Anglers should also note that the Maryland DNR has placed Christmas tree fish structure habitat throughout the lake. These are great additional places to dunk a minnow or jig for the fish. Klotz shared that many anglers are successful with the jig/minnow combinations, but the Trout Magnet lures tipped with a mealworm also are reliable. Even flyfishermen who use streamers can go home with a limit of fish.
There is plenty of shoreline access for anglers without a boat. However, a canoe or johnboat is perfect for this impoundment.
There is a fee to get into Broadford Lake Park, which is owned by the town of Oakland in Garrett County (301-334-2691), but season passes can be purchased. The park hosts a boat launch, rest rooms and picnic areas. Rental boats are available.
Delaware does not have any lakes per se, but they do have millponds. Fisheries biologist Catherine Martin was willing to enlighten us to where the biologists see the best crappie numbers while sampling.
Martin pointed out that a very recent sampling effort at Concord Pond near Seaford turned up an excellent crappie fishery. The pond is fairly small at 77 acres, but has some brush treetops and spatterdock stems that the fish like to mingle in before spawning. The pond is also quite shallow, with the deepest portion of the water being 7 to 8 feet deep.
Crappie anglers reported to the biologists that the best bait to use at Concord Pond are small shiners, which can rapidly lead to a 15- to 20-fish stringer. The limit for crappie at Concord is 25. When Martin and her fellow biologists sampled the pond, they found the average size crappie was 10 inches, with some larger fish present.

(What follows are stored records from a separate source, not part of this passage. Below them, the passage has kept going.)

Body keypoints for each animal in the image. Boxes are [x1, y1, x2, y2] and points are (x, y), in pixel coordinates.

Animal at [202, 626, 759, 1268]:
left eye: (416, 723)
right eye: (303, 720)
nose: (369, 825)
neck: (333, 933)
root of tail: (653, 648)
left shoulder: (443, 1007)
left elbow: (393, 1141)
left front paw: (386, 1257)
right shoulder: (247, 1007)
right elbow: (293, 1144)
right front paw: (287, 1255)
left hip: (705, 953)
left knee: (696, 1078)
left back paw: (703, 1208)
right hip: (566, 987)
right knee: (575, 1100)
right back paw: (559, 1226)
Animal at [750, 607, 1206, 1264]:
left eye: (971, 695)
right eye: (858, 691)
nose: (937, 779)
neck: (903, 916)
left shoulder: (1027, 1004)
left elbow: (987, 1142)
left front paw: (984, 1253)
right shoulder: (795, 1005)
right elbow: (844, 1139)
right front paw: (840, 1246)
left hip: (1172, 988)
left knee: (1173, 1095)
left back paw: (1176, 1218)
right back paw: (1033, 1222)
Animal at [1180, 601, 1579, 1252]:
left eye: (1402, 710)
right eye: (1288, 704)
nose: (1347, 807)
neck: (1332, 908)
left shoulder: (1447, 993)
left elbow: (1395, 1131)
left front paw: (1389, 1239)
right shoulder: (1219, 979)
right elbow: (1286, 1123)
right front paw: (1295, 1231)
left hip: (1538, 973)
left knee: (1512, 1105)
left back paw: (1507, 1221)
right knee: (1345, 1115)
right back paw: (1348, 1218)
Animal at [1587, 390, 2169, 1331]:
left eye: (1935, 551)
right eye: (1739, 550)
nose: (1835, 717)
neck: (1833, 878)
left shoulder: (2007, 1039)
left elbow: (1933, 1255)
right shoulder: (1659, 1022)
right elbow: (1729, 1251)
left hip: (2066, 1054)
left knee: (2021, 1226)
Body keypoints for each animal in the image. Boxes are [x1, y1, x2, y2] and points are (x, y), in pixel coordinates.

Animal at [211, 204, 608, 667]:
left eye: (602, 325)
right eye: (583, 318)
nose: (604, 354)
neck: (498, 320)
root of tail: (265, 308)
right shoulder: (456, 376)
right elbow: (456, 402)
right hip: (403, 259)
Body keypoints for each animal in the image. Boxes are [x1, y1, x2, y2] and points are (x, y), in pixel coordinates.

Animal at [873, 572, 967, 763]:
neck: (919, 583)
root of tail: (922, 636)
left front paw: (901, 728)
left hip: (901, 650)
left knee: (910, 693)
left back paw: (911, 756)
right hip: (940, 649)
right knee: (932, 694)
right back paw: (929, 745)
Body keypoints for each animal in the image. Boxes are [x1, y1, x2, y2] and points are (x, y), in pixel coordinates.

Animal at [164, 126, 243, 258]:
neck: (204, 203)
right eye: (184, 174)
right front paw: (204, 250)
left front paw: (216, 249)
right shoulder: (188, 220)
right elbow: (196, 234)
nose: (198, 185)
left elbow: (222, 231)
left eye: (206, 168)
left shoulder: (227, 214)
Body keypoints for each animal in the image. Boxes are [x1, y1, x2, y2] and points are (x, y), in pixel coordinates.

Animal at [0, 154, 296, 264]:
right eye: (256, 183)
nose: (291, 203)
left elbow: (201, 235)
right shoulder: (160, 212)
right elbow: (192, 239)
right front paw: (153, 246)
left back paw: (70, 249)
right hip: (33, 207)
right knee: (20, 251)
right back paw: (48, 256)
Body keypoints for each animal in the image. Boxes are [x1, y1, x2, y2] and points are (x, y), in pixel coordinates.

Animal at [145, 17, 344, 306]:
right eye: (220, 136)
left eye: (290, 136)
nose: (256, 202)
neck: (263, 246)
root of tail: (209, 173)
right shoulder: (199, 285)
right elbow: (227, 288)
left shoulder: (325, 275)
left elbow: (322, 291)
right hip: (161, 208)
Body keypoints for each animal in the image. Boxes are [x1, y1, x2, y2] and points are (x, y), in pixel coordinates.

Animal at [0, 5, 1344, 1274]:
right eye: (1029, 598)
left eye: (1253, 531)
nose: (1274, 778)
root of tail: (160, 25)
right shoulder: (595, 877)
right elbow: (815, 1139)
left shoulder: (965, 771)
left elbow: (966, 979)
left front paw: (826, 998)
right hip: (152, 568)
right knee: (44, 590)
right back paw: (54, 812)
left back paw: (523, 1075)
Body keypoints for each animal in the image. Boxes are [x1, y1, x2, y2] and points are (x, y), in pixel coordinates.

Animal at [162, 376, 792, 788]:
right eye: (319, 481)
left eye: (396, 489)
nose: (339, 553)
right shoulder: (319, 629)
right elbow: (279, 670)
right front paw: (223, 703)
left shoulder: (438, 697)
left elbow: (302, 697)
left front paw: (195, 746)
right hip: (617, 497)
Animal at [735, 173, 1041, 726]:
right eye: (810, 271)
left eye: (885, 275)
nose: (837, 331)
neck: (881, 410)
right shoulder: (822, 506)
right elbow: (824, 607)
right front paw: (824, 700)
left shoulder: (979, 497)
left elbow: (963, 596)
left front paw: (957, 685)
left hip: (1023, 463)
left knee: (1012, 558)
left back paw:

The Tyndall Branch dumps into the eastern side of the pond and offers anglers a place to row, paddle or fish along its nearly mile of peaceful and quiet waterway.
Martin also reminded anglers 16 and older that they should be in possession of a FIN number available at www.delaware-fin.com/default.asp in addition to their license when fishing the pond. This is a relatively new regulation.
Don't overlook the other ponds in the state, either. Many are within easy driving distance of one another; so if one pond is not to your liking, then head for another. The following Web site has info on other ponds: http://www.fw.delaware.gov/Fisheries/Pages/DelawarePondBooklet.aspx.
Fishing the ponds requires no expensive equipment and a basic spin-cast or spinning setup in light action will do the trick. Four- to 6-pound-test is perfect for crappie fishing, and along with a bucket of minnows, a few jigs or wire hooks and a pair of polarized glasses will put you in fish country in no time.